TASK TO CARRY OUT:
Transcribe every line of the listing below without altering a single character.

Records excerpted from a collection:
****************

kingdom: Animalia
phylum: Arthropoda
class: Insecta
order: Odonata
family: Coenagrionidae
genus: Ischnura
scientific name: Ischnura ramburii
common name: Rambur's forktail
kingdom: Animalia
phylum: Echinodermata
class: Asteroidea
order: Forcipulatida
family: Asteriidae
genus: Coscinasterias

****************

CORRECT ANSWER:
kingdom: Animalia
phylum: Arthropoda
class: Insecta
order: Odonata
family: Coenagrionidae
genus: Ischnura
scientific name: Ischnura ramburii
common name: Rambur's forktail
kingdom: Animalia
phylum: Echinodermata
class: Asteroidea
order: Forcipulatida
family: Asteriidae
genus: Coscinasterias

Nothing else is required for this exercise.